> _The problem_:
Go through the records and report each line in which the word "vous" occurs.

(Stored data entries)
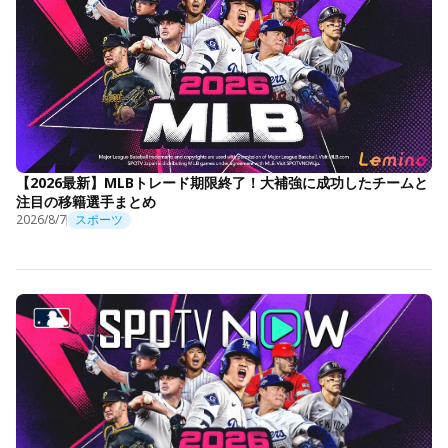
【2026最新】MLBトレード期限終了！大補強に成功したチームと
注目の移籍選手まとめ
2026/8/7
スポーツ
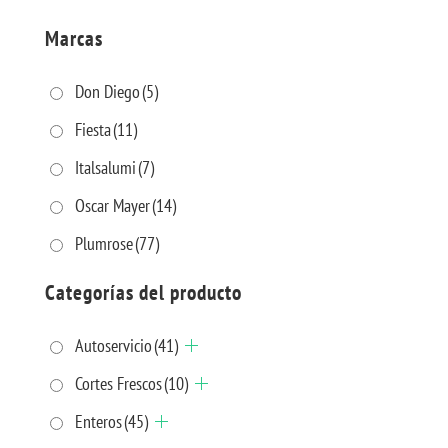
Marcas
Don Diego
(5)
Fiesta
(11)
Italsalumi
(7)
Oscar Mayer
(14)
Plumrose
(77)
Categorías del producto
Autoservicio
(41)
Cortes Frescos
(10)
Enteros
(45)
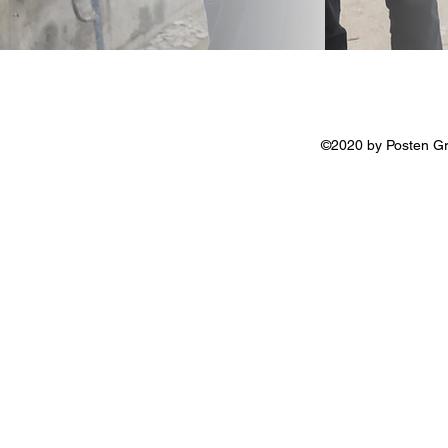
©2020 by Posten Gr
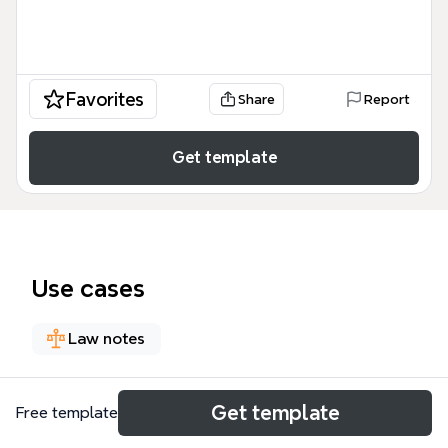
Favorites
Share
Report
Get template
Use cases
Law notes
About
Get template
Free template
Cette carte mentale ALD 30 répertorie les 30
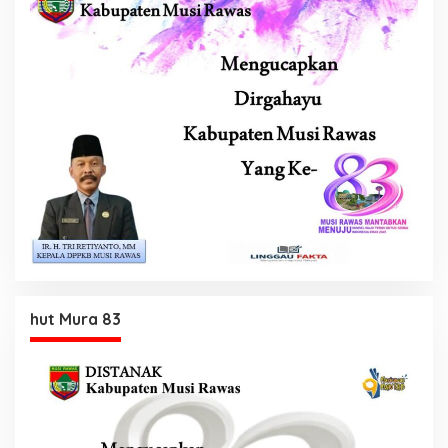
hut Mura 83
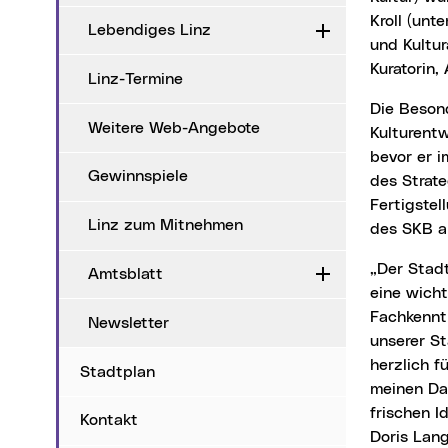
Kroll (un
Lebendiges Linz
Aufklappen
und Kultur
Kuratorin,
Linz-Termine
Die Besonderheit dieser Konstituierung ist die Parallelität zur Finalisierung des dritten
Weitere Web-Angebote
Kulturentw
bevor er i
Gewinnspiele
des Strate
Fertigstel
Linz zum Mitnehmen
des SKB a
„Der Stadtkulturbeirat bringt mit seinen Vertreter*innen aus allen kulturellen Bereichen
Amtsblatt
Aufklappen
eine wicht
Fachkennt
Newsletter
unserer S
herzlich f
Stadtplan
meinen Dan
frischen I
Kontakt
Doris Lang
...
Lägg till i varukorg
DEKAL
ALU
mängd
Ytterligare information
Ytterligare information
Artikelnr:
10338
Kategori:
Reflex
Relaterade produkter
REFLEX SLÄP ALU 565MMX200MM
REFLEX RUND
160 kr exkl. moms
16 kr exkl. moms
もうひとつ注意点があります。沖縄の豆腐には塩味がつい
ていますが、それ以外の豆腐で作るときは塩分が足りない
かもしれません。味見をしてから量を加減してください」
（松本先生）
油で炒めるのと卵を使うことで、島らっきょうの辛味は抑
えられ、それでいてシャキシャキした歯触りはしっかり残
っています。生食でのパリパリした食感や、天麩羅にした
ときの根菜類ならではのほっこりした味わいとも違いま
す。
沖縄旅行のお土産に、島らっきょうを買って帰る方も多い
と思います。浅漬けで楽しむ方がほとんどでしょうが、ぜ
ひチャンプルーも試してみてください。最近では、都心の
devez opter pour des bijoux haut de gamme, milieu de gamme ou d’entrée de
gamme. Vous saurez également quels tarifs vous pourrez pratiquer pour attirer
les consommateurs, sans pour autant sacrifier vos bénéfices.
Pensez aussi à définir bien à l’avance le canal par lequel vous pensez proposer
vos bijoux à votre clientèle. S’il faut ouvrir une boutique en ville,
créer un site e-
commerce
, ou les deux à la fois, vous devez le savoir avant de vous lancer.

> _Output of the task_:
gamme. Vous saurez également quels tarifs vous pourrez pratiquer pour attirer
Pensez aussi à définir bien à l’avance le canal par lequel vous pensez proposer
, ou les deux à la fois, vous devez le savoir avant de vous lancer.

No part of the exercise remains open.